Excerpted text:
[Start of section]
Another measure of chance is to use odds. The odds of an event $A$ are defined to be the ratio of $P(A)$ to $P(\text{not}~A)$; that is $Odds(A)=\frac{P(A)}{P(\text{not}~A)}$. Odds are usually written as a ratio.

If the odds of event $A$ are a:b, then the probability of event $A$ is given by $\frac{a}{a+b}$.

Example 3.

What are the odds of getting a head when a coin is flipped only once?
What are the odds of getting two heads in a row if a coin is flipped twice?
If the odds of event $E$ are 3:2, what is the probability of $A$?

Solution.

Since the probability of getting a head is 0.5, the odds of getting a head is $\frac{0.5}{1-0.5}=1$.
The probability of getting two heads equals $0.5^2$ or 0.25, so the odds of two heads are $\frac{0.25}{1-0.25}=\frac{0.25}{0.75}=1:3$.
$P(A)=\frac{3}{2+3}=\frac{3}{5}=0.6$ or 60%.

Random Variables and Expectations

A variable $X$ is called a random variable if $X$ takes values with uncertainty. If the values of a random variable are listed with their corresponding probabilities, then we have the so-called probability distribution for the random variable.

In arithmetic, the average of a few numbers is the sum of these numbers divided by the number of the values added. For example, the average of 1, 2, 3, and 4 is

\[\frac{1+2+3+4}{4}=2.5\] We can write

\[\frac{1+2+3+4}{4}=\frac{1}{4}+\frac{2}{4}+\frac{3}{4}+\frac{4}{4}=1\cdot\frac{1}{4}+2\cdot \frac{1}{4}+3\cdot \frac{1}{4}+4\cdot\frac{1}{4}\] and we call \[1\cdot\frac{1}{4}+2\cdot \frac{1}{4}+3\cdot \frac{1}{4}+4\cdot\frac{1}{4}\]

the weighted average of the numbers 1, 2, 3, and 4, with weights $\frac{1}{4}$, $\frac{1}{4}$,$\frac{1}{4}$, and $\frac{1}{4}$. That is, the 4 numbers are equally weighted.

We can use different weights. For example, \[1\cdot (0.3)+2\cdot (0.2)+3\cdot (0.25)+4\cdot(0.25)\] is another weighted average of the same 4 numbers 1, 2, 3, and 4, but with weights 0.3, 0.2, 0.25, and 0.25, respectively.
[End of section]
[Collected data]
[Start of section]
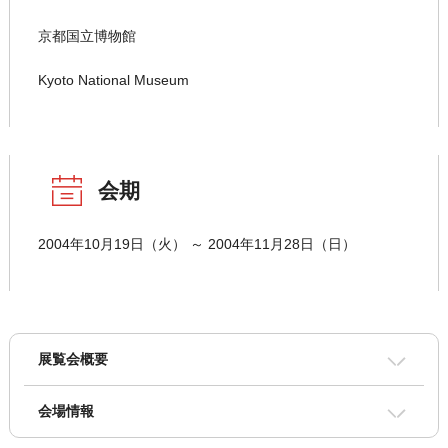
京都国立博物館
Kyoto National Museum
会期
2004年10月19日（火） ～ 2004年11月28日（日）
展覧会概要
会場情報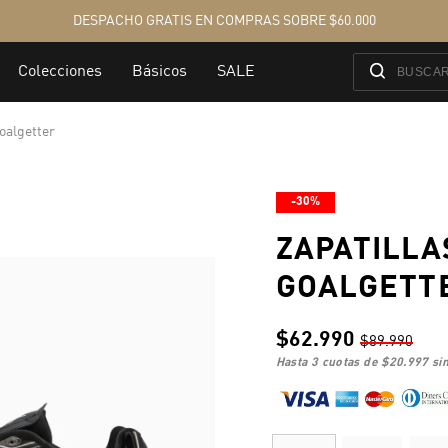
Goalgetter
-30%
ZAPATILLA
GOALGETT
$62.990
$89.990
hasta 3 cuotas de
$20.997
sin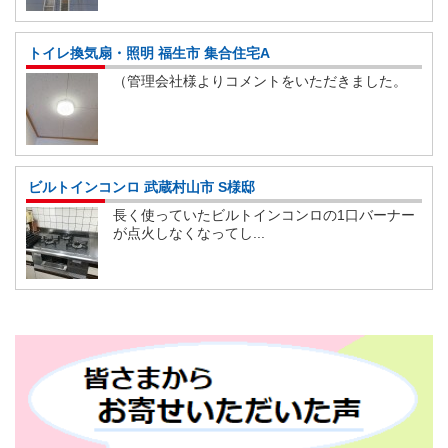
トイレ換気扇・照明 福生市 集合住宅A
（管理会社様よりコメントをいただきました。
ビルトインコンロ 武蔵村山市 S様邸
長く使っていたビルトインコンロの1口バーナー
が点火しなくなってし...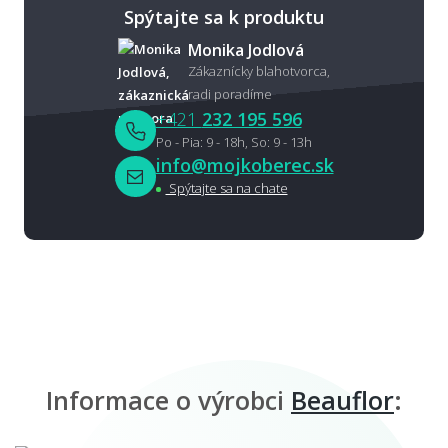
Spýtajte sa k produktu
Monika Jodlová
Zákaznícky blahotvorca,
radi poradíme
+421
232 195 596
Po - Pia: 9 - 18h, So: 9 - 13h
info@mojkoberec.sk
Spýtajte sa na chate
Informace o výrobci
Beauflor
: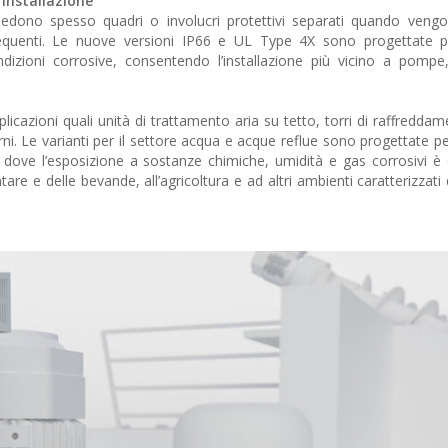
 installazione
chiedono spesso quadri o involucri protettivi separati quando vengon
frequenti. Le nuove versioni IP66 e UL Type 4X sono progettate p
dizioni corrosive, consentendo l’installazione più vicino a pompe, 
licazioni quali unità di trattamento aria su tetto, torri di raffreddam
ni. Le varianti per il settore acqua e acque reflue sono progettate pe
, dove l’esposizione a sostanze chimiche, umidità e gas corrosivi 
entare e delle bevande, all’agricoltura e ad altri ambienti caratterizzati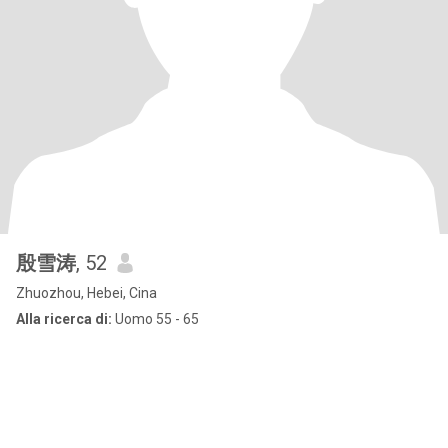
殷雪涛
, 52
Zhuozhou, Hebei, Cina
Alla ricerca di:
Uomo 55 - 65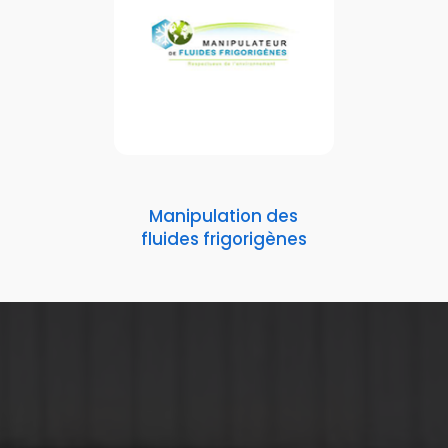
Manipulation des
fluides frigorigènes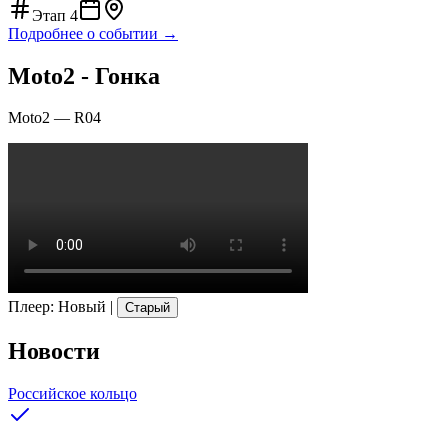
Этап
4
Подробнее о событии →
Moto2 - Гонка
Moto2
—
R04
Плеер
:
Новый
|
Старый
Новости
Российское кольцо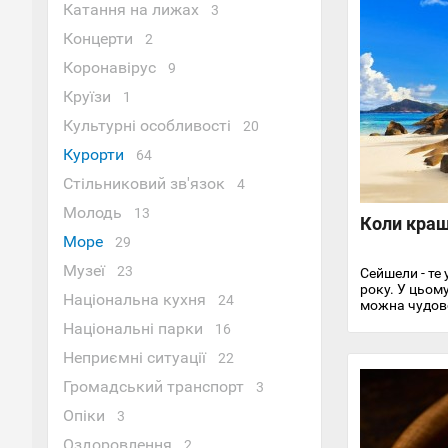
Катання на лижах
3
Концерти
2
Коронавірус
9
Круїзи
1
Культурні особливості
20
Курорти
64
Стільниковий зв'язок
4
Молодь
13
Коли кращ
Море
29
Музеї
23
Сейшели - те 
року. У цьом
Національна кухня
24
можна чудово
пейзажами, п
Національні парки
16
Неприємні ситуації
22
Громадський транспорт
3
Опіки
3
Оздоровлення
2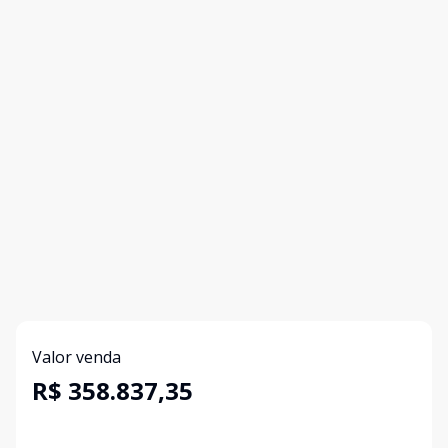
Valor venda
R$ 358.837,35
[End of section]
Problems to work on:
[1] From the probability excerpt, list in order the weights used in the second weighted average of the numbers 1, 2, 3, and 4.
[2] Repeat the passage of the probability excerpt starting with "If the odds of event $A$" and going on through "probability of $A$?".

Results for each task:
[1] 0.3, 0.2, 0.25, 0.25

[2]
If the odds of event $A$ are a:b, then the probability of event $A$ is given by $\frac{a}{a+b}$.

Example 3.

What are the odds of getting a head when a coin is flipped only once?
What are the odds of getting two heads in a row if a coin is flipped twice?
If the odds of event $E$ are 3:2, what is the probability of $A$?